The problem involves summing an infinite series with a polynomial numerator and a factorial in the denominator. The strategy is to transform the general term by substituting the denominator's structure ($2n+1$) with a new variable ($r$) to obtain a simpler factorial expression.
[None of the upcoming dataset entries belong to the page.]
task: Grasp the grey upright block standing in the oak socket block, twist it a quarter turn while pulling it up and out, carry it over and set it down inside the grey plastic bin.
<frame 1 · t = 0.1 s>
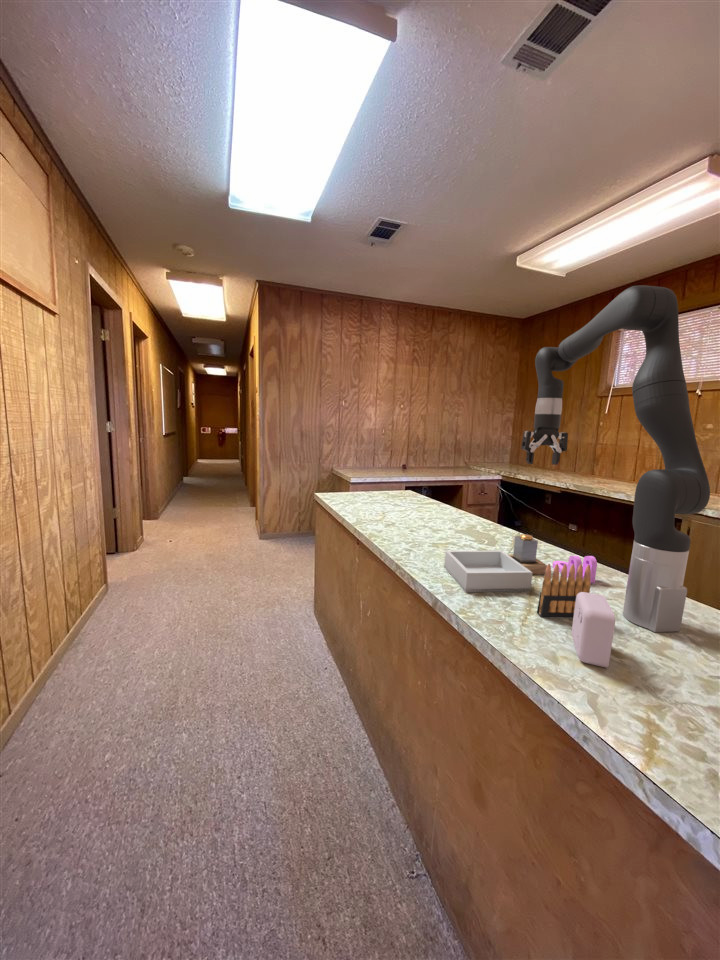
hand: (542, 464, 122), 29 cm above the countertop, tool pointing down, fingers open, 8 cm apart
bin: (484, 578, 102), on the countertop
socket block: (523, 568, 111), on the countertop
pink humped piece: (570, 574, 108), on the countertop
electronic device: (586, 652, 70), on the countertop
ammunition clip: (562, 616, 84), on the countertop
grey upright block: (524, 552, 110), in the socket block
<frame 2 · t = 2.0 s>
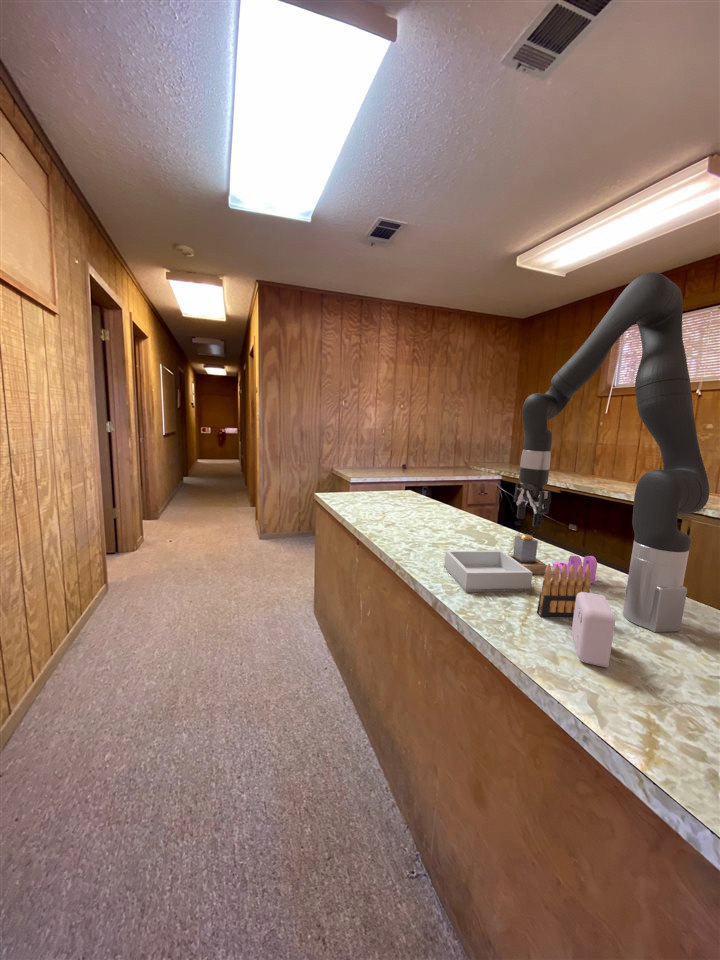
hand: (528, 522, 109), 14 cm above the countertop, tool pointing down, fingers open, 8 cm apart
nothing on the countertop moved.
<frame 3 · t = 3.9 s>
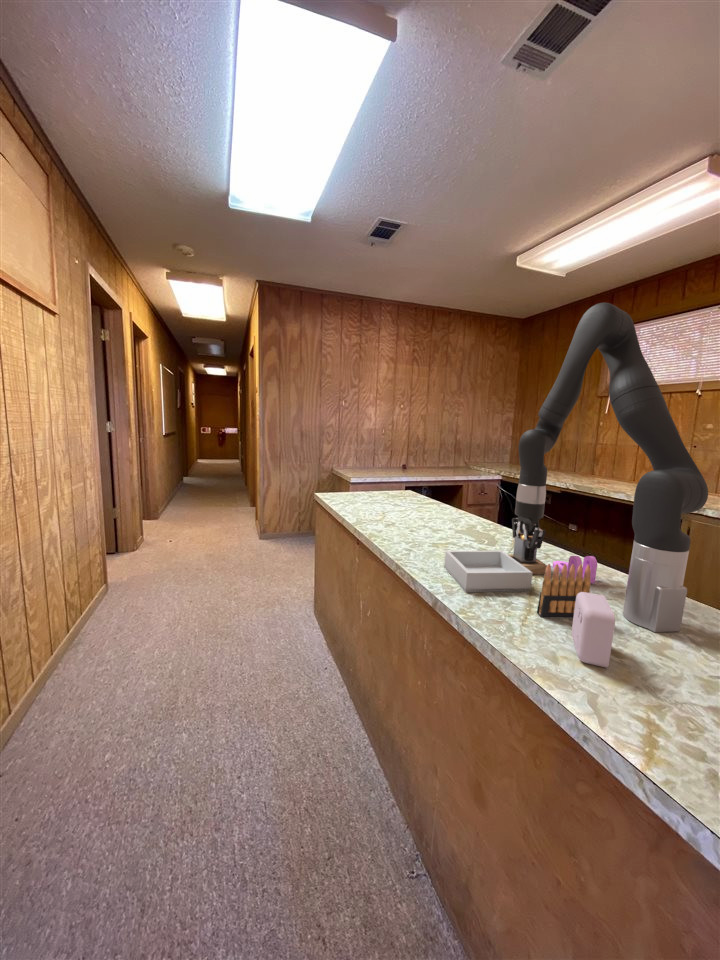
hand: (524, 557, 110), 3 cm above the countertop, tool pointing down, fingers closed on grey upright block, 4 cm apart
grey upright block: (524, 552, 110), in the socket block, touching gripper
everything else where it was.
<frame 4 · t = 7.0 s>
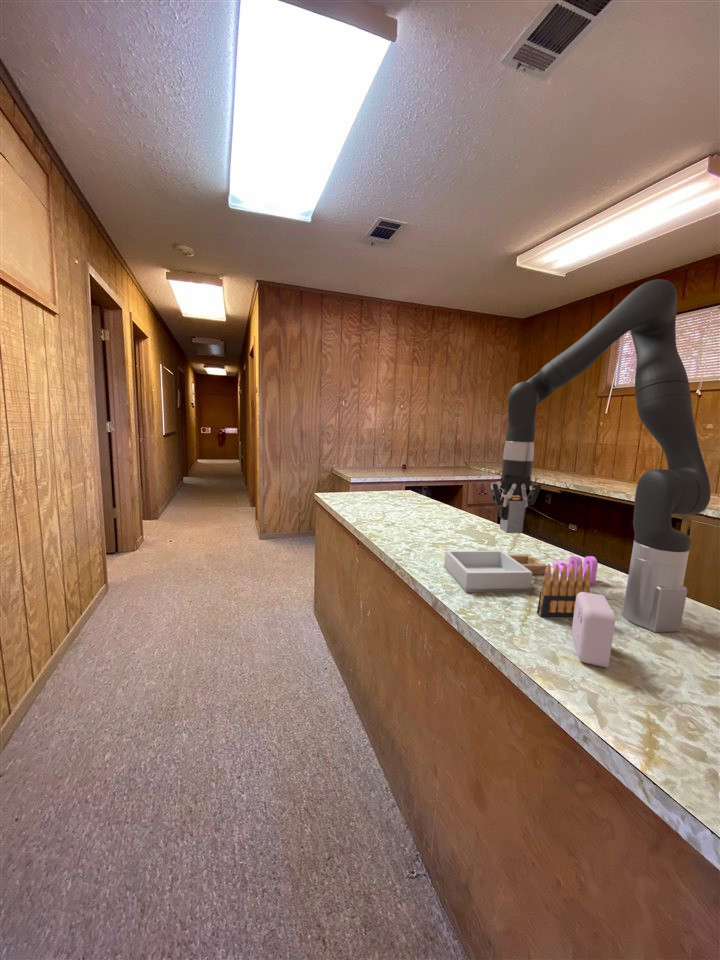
hand: (511, 519, 105), 15 cm above the countertop, tool pointing down, fingers closed on grey upright block, 4 cm apart
grey upright block: (512, 513, 105), point 17 cm above the countertop, touching gripper
everything else where it was.
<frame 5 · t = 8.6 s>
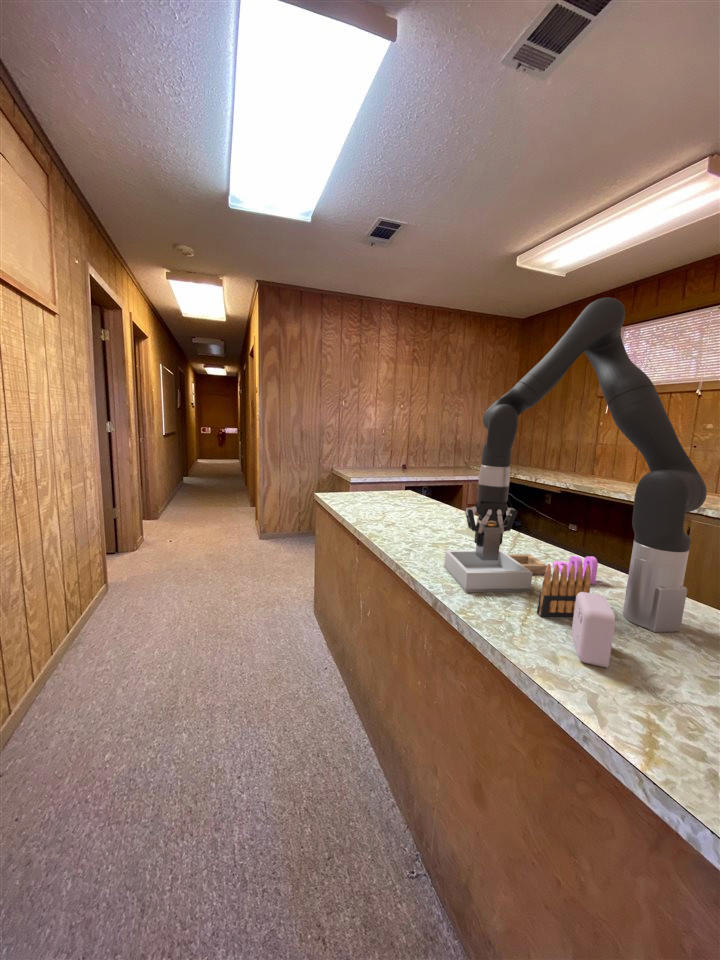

The polynomial numerator is then decomposed into falling factorials, allowing the general term to be split into parts that match known Maclaurin series expansions for $e^x$ and $e^{-x}$. By carefully summing these parts and performing algebraic manipulations, the final sum of the series is obtained.

The final answer is $\boxed{{\frac{41}{8}e + \frac{19}{8}{e^{ - 1}} - 10}}$.